Boolean simulations of this TF network will reveal underlying regulatory mechanisms which stabilize single-cell heterogeneous SCLC phenotypes, and provide an in silico representaiton which we will explore to find cocktails transcription factors which reprogram cells from untreatable attractors into treatable ones. This is a computationally expensive task which must take into account uncertainty in the network topology, TF regulatory interaction rules, and stochastic effects in order to prioritize the most likely candidate reprogramming targets. We have therefore developed GPU/CPU hybrid algorithms to address this need and run the simulations in high-performance computing environments.

The final outcome of this Aim will be a mechanistic model that describes the regulation of NE, ML, and hybrid phenotypes based on TF gene regulatory dynamics, that will guide further exploration and experimental validation.

Aim 2
Identify signaling perturbations that promote SCLC shifting to phenotypes maximally susceptible to killing under drug treatment.

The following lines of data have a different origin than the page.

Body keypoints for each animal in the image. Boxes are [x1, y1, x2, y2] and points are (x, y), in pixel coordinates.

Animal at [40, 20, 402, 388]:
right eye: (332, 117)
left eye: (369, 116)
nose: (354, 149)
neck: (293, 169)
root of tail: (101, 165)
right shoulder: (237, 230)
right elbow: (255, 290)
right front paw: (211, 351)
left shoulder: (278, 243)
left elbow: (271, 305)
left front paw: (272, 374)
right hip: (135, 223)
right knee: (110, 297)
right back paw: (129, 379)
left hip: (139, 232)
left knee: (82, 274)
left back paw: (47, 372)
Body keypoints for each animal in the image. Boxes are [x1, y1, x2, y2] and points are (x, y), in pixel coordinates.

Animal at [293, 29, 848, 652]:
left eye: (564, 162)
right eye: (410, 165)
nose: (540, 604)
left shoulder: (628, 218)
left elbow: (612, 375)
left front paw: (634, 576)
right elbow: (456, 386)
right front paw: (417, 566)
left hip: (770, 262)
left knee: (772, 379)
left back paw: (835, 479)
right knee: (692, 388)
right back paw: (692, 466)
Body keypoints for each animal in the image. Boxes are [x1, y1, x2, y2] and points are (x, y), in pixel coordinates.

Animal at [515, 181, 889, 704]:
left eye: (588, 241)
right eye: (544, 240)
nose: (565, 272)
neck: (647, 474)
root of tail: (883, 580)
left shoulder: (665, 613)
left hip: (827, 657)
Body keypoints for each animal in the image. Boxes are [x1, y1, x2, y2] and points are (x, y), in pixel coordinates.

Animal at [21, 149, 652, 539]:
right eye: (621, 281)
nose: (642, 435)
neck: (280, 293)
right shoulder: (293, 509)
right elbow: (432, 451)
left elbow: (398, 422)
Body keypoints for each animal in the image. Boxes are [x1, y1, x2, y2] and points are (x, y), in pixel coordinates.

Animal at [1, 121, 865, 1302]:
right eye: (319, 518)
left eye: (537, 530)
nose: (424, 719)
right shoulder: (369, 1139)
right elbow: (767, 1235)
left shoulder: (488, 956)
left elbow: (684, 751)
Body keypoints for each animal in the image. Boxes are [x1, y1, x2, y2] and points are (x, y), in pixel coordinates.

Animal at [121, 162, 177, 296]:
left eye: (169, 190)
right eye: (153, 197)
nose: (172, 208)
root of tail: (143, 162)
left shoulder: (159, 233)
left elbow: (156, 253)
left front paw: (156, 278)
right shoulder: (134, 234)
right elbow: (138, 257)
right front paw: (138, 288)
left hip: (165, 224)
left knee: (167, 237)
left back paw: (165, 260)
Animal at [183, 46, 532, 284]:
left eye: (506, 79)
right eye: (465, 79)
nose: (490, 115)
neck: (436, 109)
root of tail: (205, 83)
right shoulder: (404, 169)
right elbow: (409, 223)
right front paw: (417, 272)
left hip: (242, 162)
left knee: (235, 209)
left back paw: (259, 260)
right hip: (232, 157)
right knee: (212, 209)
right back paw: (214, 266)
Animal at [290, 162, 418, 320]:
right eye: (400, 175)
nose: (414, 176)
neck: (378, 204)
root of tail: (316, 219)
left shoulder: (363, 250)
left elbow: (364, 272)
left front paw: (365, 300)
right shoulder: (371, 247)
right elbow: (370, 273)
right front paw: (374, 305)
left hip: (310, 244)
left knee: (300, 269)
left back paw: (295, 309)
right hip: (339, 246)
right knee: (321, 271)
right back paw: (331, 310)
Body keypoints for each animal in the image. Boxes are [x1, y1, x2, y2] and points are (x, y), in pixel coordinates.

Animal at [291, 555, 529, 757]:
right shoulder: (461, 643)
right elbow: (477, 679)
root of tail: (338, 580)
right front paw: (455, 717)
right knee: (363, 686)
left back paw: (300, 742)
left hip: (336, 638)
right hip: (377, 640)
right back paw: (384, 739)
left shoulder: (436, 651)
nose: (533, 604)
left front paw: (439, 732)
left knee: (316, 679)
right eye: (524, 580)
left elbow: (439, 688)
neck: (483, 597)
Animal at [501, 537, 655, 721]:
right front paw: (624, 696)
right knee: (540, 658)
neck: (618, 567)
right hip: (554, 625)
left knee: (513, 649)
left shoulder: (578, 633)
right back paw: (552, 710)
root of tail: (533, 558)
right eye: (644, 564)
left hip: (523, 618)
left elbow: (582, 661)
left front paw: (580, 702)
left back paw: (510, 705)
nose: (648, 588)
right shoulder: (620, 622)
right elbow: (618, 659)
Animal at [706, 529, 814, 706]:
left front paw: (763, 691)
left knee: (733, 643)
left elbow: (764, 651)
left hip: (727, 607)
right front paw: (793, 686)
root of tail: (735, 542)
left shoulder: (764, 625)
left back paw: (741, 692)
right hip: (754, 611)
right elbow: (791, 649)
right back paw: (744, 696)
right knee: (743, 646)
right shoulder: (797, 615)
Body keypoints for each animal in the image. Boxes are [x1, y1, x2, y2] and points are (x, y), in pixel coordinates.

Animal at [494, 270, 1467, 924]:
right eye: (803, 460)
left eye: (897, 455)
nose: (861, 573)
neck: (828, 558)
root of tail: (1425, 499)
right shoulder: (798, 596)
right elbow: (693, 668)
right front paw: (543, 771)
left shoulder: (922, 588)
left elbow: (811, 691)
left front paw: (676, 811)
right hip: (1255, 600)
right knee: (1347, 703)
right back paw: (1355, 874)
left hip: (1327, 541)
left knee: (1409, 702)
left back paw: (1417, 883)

While Aim 1 seeks to uncover underlying regulatory mechanisms of SCLC phenotypic heterogeneity and drug response, it is well-known that TFs are difficult, and often impossible, to target directly in the clinic. Here we exploit the fact that intracellular signaling pathways, which are commonly targeted in the clinic, can be used to indirectly manipulate the activity of TF networks.

Table 1. Biological features in the SCLC modules identified by WGCNA, which distinguish NE, ML, and hybrid states.

To attain this goal, we will first identify and experimentally validate signaling pathways which are heterogeneously active across distinct SCLC phenotypes. Heterogeneous WGCNA gene co-expression modules are found which are enriched for expression of distinct signaling pathways (Table 1). CyTOF will be used to validate the activity of these at the single-cell level, providing a high resolution map of SCLC signaling pathway activity. Using this map, we will track the single-cell response of SCLC cells to drug treatment. Our group has developed a metric of drug sensitivity based on the net Drug Induced Proliferation rate (DIP rate), which we will use to estimate the effects of selection for distinct phenotypes. Coupled with this, we have implemented a Stochastic Phenotype Transition Proliferation (SPTP) model to quantify relative roles of selection and plasticity, by tracking single-cell drug response population shifts. We will complement this with unsupervised and semi-supervised logistic regression algorithms to link molecular drivers to cellular drug response. This information, will enable us to prioritize optimal combinations of chemotherapy, paired with signaling perturbations which drive cells toward states sensitive to that specific chemo-agent. These combinations will be tested in vitro, and the best candidates will be validated in in vivo mouse models.

With the completion of this Aim, we will have developed of a map of SCLC phenotypic heterogeneity, coupled with signaling-induced transition paths and chemo-agent sensitivity. This map will provide clinically actionable signaling drivers which can push SCLC cells toward states which maximize chemotherapy efficacy.